「揚げたて天ぷら」の誕生と輸送革命! その影響を与えた「交通機関」をご存じ? 江戸から明治への食文化の転換を考える
江戸時代に屋台グルメとして生まれた天ぷら。江戸時代は「揚げ置き」「二度揚げ」していた天ぷらだが、明治時代になると新鮮な生の魚介を客の注文に応じ揚げるようになり、人気に拍車がかかった。明治時代に天ぷらが変化した背景には、ある交通機関の存在があった。
天然氷が普及させた蒸気船

帆船は風力や潮の流れを動力とするため、風向きによっては速度が大幅に落ち、嵐になれば港に退避しなければならなかった。航行日数が予測できないため、天候次第では途中で氷がすべて溶けてしまう可能性もあった。

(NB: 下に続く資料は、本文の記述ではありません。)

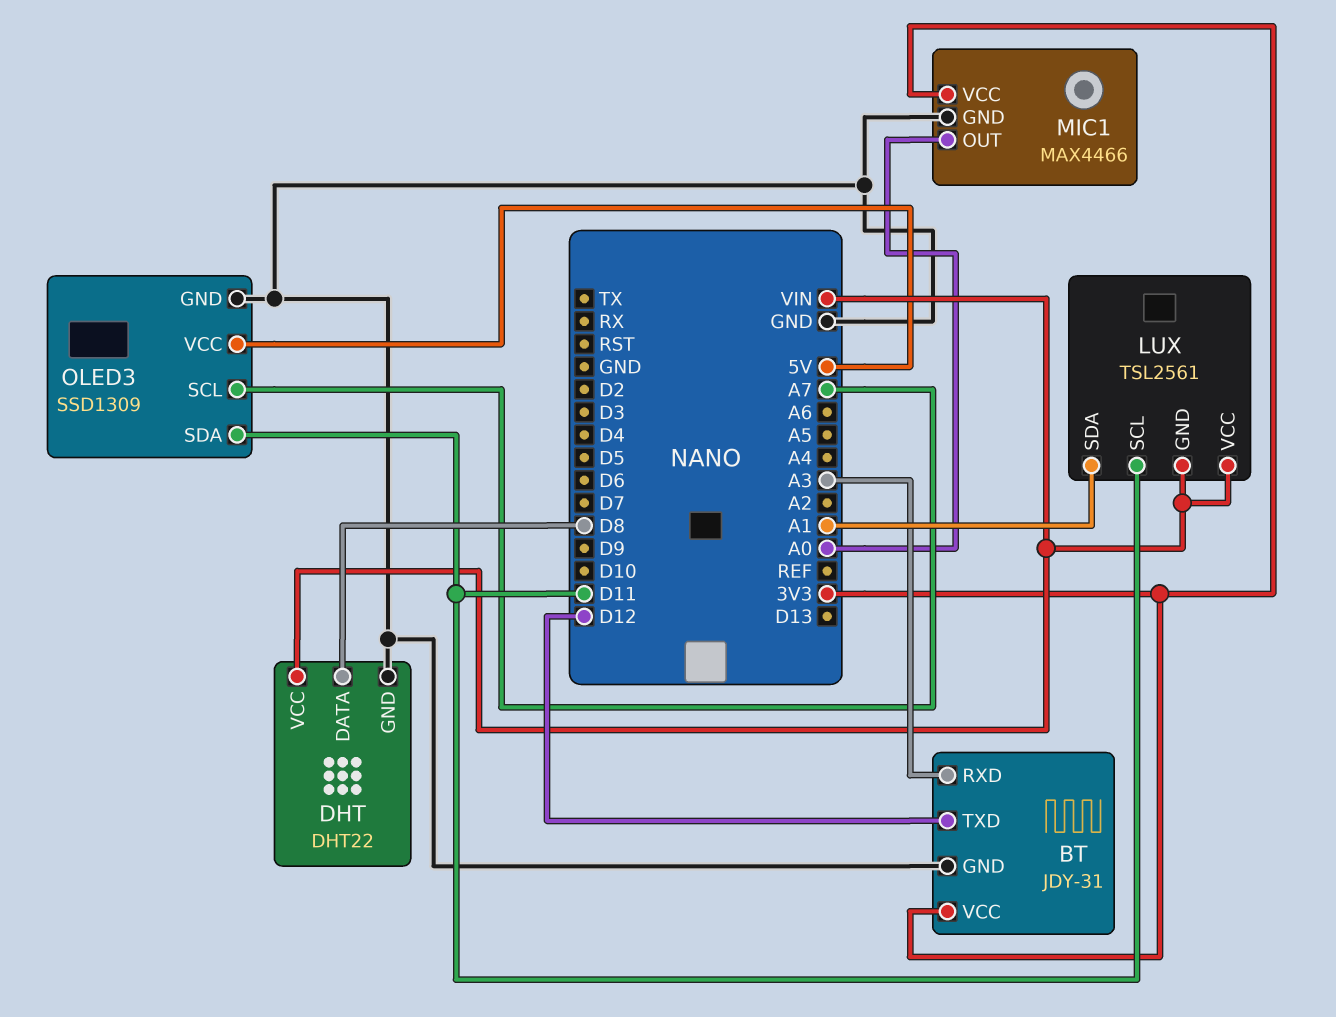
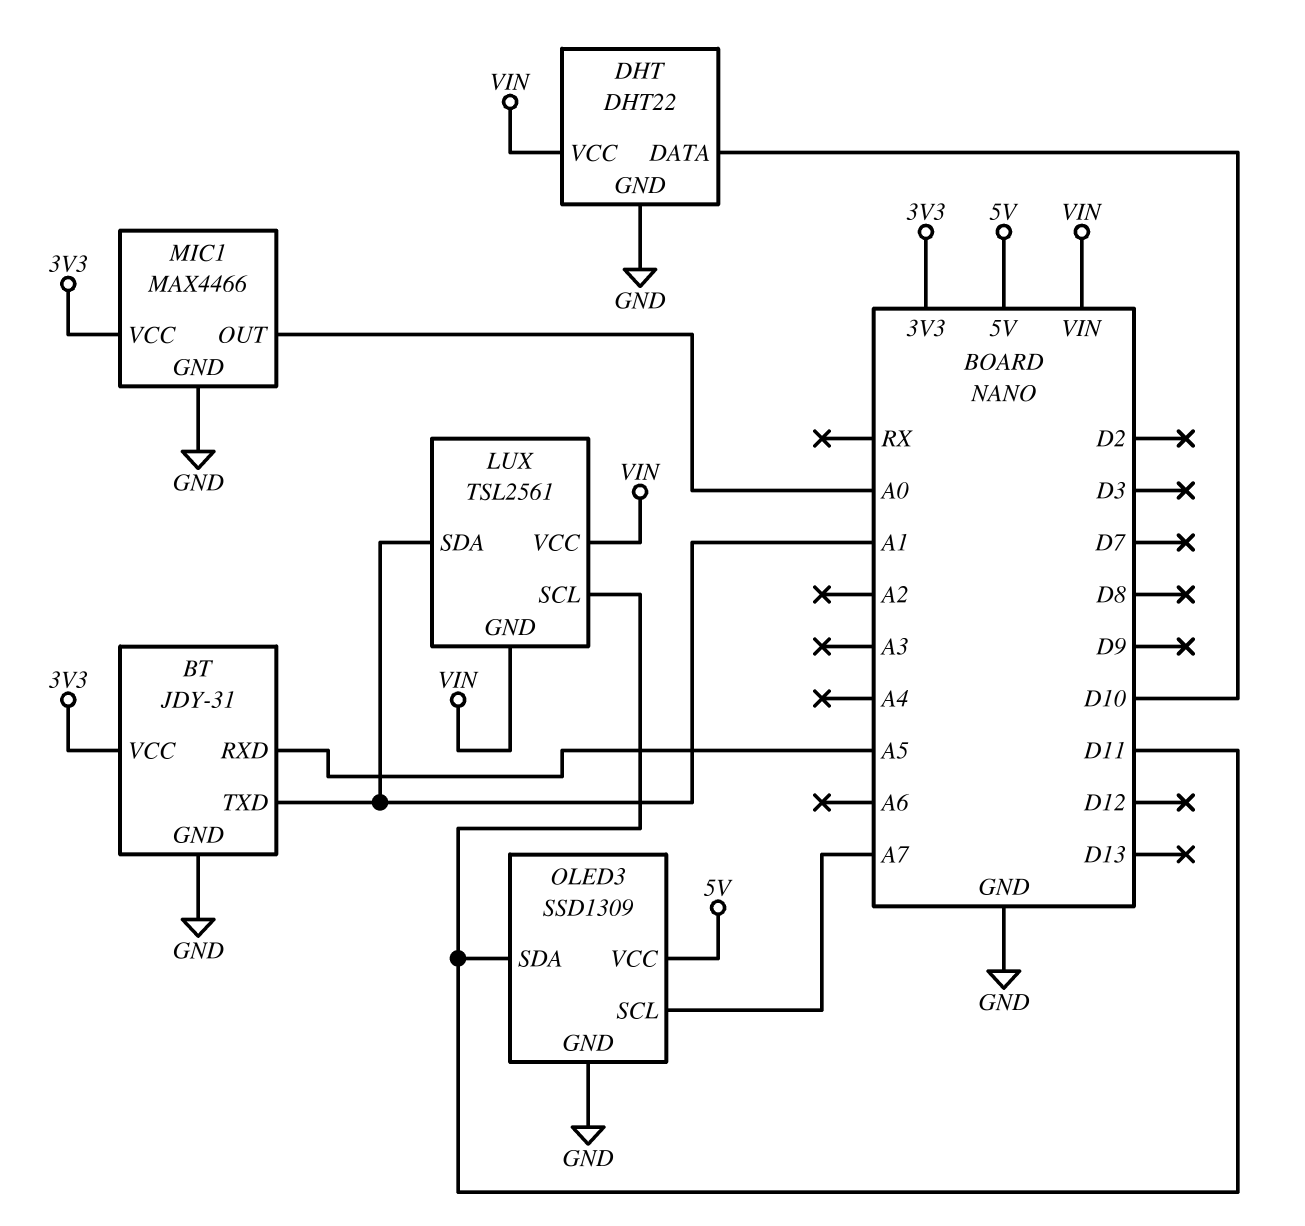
BT pin RXD: A3 -> A5
BT pin TXD: D12 -> A1
DHT pin DATA: D8 -> D10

一方、函館と横浜の航路で氷を運んだのは蒸気船だった。蒸気船は動力船であり、天候に左右されず一定の速度で航行できるため、到着までの日数が計算できた。その結果、どれだけの氷が溶けずに残るかを予測でき、商売として成立した。
明治初期の天然氷の産地が函館だったのは、幕末に開港した函館が外国からの蒸気船の発着場として整備されていたからだ。他の港は帆船専用であり、天然氷の輸送には適していなかった。
1871(明治4)年に始まった函館氷の横浜への輸送量は、初年度が670トン、翌年には1061トンに達した(小泉和子『台所道具いまむかし』)。人力輸送とは比較にならない蒸気船の輸送力によって天然氷が広まり、天ぷらや握り寿司のあり方を変えていったのである。